→ **Required work**: In the post below about the OWASP Xenotix XSS Exploit Framework, rewrite everything from "Friday, 2 May" down to "this amazing framework.", substituting "powerful" for "amazing".

→ **Document segment**:
Friday, 2 May 2014
Exploiting XSS using OWASP Xenotix XSS Exploit Framework
Before i begin, i would like to take this opportunity to thank Ajin Abraham and the team behind the creation of the OWASP Xenotix XSS Exploit Framework Project for making the life of penetration testers everywhere easier to perform Web Application assessments and allowing us to conduct Proof of Concept of XSS via this amazing framework.
What is OWASP Xenotix XSS Exploit Framework?
"OWASP Xenotix XSS Exploit Framework is an advanced Cross Site Scripting (XSS) vulnerability detection and exploitation framework. It provides Zero False Positive scan results with its unique Triple Browser Engine (Trident, WebKit, and Gecko) embedded scanner. It is claimed to have the world’s 2nd largest XSS Payloads of about 1500+ distinctive XSS Payloads for effective XSS vulnerability detection and WAF Bypass. It is incorporated with a feature rich Information Gathering module for target Reconnaissance. The Exploit Framework includes highly offensive XSS exploitation modules for Penetration Testing and Proof of Concept creation." - OWASP
What is XSS (Cross Site Scripting) ?

→ **Data extract**:
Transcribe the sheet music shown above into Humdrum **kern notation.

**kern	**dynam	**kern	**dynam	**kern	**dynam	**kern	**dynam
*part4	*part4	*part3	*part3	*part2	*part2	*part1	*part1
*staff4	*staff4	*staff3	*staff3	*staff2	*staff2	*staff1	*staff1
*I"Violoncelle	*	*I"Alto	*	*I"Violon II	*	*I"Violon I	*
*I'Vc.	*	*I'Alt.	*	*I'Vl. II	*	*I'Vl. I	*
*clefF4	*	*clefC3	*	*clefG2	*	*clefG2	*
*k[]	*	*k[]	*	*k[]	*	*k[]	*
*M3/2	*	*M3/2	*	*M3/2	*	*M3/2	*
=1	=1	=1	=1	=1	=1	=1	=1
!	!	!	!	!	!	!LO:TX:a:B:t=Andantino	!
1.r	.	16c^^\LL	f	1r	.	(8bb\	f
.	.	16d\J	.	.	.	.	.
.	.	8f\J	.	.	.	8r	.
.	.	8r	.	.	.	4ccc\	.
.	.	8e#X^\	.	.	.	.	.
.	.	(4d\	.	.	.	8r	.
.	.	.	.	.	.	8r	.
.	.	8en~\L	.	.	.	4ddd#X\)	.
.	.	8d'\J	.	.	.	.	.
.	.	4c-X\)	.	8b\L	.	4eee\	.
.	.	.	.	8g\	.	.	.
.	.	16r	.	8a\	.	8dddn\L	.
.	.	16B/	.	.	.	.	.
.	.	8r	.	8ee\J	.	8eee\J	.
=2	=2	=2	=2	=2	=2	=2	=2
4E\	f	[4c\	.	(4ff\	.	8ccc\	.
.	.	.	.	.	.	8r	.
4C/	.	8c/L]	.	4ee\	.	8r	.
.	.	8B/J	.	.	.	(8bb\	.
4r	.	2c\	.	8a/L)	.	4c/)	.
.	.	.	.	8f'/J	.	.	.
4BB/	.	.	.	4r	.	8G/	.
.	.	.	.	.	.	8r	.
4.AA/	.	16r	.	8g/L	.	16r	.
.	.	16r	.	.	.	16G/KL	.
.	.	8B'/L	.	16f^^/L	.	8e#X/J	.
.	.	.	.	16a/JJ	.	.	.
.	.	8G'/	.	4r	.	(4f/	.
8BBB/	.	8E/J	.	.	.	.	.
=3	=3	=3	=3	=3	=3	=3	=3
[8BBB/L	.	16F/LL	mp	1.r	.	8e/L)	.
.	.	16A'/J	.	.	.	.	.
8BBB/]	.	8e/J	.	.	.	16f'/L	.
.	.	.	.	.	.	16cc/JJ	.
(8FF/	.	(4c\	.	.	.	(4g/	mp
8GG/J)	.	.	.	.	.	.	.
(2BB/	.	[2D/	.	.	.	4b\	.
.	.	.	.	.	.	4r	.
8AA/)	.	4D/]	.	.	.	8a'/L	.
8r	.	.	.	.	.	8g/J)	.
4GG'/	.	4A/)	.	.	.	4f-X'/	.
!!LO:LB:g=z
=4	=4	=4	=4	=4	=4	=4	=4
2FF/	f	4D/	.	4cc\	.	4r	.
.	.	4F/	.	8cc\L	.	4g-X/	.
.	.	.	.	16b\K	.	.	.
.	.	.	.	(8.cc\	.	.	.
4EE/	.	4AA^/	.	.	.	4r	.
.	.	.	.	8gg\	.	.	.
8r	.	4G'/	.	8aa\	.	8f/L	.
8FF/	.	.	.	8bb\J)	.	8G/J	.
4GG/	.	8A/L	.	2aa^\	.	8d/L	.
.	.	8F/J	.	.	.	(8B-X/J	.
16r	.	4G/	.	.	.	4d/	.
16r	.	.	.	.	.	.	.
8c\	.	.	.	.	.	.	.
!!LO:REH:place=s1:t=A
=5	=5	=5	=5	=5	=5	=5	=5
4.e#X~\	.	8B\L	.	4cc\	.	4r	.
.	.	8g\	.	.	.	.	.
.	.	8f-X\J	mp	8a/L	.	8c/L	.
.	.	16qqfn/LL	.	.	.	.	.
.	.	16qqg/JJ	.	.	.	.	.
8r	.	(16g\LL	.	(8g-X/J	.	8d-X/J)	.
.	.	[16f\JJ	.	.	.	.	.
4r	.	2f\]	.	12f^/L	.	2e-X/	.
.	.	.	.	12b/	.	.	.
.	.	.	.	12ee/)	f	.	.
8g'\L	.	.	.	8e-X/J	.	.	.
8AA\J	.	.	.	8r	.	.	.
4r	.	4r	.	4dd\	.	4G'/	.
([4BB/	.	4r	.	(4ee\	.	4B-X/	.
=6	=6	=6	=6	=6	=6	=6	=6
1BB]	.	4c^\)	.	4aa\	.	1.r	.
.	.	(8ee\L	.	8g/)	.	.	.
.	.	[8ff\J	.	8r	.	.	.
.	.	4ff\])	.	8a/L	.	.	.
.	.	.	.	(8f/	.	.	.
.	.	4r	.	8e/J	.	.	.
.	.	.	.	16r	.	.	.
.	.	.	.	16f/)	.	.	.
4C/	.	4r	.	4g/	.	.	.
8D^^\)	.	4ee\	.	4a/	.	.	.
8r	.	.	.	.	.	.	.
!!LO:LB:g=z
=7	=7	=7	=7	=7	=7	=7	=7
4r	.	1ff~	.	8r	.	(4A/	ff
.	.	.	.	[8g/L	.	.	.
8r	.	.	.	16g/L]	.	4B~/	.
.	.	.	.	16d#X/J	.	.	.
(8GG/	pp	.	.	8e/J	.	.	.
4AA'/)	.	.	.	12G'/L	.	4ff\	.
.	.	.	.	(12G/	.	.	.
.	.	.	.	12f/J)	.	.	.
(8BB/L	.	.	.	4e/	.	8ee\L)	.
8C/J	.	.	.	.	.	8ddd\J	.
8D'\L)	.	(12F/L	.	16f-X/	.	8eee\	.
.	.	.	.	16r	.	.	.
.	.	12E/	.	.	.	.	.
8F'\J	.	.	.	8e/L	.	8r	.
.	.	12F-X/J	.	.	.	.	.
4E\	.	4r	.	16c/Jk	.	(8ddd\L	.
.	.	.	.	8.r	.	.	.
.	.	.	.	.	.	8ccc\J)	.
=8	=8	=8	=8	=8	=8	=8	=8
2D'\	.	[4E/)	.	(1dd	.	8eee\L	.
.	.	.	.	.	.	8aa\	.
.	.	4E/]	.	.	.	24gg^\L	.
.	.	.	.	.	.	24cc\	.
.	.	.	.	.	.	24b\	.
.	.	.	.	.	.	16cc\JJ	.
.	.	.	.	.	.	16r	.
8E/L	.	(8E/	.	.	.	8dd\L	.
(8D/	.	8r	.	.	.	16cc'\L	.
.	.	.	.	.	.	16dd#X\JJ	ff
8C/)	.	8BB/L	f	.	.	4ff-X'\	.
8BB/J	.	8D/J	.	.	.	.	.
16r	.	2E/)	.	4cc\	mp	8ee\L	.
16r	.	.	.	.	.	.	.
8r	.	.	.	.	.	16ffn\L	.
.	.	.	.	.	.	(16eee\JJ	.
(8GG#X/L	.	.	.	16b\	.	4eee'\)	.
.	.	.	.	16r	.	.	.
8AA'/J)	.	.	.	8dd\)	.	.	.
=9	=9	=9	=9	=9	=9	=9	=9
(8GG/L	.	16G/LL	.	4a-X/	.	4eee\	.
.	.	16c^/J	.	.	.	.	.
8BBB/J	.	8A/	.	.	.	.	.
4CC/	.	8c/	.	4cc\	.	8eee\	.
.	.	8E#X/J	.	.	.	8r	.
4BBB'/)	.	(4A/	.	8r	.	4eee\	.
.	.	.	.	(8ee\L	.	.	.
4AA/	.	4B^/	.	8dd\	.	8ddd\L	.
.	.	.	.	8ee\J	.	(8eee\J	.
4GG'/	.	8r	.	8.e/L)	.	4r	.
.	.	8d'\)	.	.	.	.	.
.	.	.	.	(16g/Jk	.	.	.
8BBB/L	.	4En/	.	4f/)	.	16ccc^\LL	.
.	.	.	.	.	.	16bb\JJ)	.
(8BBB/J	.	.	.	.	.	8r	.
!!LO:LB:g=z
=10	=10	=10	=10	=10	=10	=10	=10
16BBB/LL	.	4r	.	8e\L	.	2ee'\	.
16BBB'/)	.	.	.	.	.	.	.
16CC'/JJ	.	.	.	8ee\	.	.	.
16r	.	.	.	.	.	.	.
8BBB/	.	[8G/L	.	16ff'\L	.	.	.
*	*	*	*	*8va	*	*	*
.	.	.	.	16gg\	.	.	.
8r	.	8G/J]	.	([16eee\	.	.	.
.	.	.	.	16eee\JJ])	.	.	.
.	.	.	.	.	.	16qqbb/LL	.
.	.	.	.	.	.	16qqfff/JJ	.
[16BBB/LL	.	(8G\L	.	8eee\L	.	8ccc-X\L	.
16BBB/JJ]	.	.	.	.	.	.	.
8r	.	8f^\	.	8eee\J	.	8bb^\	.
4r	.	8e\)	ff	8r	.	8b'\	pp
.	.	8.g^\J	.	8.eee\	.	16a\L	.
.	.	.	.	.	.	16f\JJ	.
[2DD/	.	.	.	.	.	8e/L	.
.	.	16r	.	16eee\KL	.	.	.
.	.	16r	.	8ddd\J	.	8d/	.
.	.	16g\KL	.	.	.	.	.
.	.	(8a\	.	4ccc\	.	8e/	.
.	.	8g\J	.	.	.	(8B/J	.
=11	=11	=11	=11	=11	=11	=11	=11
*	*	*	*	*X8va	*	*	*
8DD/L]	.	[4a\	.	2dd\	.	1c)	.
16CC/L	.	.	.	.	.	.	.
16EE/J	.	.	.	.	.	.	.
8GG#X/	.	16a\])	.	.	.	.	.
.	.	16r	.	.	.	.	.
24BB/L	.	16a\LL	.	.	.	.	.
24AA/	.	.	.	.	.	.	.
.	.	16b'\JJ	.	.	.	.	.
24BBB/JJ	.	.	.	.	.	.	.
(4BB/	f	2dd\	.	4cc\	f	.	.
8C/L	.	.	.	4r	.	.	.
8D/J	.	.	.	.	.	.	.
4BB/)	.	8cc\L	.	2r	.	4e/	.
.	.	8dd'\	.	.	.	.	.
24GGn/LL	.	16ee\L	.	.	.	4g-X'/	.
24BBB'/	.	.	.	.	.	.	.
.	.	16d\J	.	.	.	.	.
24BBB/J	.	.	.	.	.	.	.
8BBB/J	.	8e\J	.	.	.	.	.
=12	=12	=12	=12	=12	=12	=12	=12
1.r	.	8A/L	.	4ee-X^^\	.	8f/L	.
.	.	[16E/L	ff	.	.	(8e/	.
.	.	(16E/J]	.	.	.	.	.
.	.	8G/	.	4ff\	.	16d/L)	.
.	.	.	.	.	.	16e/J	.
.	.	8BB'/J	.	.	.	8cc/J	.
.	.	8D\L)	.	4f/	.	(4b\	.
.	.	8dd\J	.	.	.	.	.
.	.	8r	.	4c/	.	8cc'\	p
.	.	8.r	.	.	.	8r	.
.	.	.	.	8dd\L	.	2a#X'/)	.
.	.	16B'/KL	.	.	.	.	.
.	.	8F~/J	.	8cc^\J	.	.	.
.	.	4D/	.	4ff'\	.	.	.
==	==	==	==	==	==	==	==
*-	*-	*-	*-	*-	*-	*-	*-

→ **Response for this exercise**:
Friday, 2 May 2014
Exploiting XSS using OWASP Xenotix XSS Exploit Framework
Before i begin, i would like to take this opportunity to thank Ajin Abraham and the team behind the creation of the OWASP Xenotix XSS Exploit Framework Project for making the life of penetration testers everywhere easier to perform Web Application assessments and allowing us to conduct Proof of Concept of XSS via this powerful framework.